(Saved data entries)
Content starts

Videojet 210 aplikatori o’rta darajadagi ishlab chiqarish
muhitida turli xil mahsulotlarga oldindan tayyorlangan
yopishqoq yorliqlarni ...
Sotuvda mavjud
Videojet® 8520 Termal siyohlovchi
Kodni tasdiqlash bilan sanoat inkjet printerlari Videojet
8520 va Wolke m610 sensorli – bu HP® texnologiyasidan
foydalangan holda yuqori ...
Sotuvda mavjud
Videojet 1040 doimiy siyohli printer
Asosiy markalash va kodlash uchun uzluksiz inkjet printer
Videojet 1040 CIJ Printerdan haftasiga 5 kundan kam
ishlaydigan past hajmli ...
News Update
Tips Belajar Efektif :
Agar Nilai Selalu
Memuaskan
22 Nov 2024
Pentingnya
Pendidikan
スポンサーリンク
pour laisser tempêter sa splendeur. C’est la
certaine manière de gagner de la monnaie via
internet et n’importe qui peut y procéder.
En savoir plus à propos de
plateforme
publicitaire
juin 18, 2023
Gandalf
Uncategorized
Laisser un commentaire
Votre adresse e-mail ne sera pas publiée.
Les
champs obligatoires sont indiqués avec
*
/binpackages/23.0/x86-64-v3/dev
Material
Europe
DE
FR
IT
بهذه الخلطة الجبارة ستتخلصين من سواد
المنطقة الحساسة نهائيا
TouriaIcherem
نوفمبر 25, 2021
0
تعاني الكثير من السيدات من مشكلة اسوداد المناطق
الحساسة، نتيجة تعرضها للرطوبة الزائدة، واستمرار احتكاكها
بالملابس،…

Content ends

## DIRECTIONS
Reproduce the listing above verbatim, line by line.

## ANSWER BELOW
Videojet 210 aplikatori o’rta darajadagi ishlab chiqarish
muhitida turli xil mahsulotlarga oldindan tayyorlangan
yopishqoq yorliqlarni ...
Sotuvda mavjud
Videojet® 8520 Termal siyohlovchi
Kodni tasdiqlash bilan sanoat inkjet printerlari Videojet
8520 va Wolke m610 sensorli – bu HP® texnologiyasidan
foydalangan holda yuqori ...
Sotuvda mavjud
Videojet 1040 doimiy siyohli printer
Asosiy markalash va kodlash uchun uzluksiz inkjet printer
Videojet 1040 CIJ Printerdan haftasiga 5 kundan kam
ishlaydigan past hajmli ...
News Update
Tips Belajar Efektif :
Agar Nilai Selalu
Memuaskan
22 Nov 2024
Pentingnya
Pendidikan
スポンサーリンク
pour laisser tempêter sa splendeur. C’est la
certaine manière de gagner de la monnaie via
internet et n’importe qui peut y procéder.
En savoir plus à propos de
plateforme
publicitaire
juin 18, 2023
Gandalf
Uncategorized
Laisser un commentaire
Votre adresse e-mail ne sera pas publiée.
Les
champs obligatoires sont indiqués avec
*
/binpackages/23.0/x86-64-v3/dev
Material
Europe
DE
FR
IT
بهذه الخلطة الجبارة ستتخلصين من سواد
المنطقة الحساسة نهائيا
TouriaIcherem
نوفمبر 25, 2021
0
تعاني الكثير من السيدات من مشكلة اسوداد المناطق
الحساسة، نتيجة تعرضها للرطوبة الزائدة، واستمرار احتكاكها
بالملابس،…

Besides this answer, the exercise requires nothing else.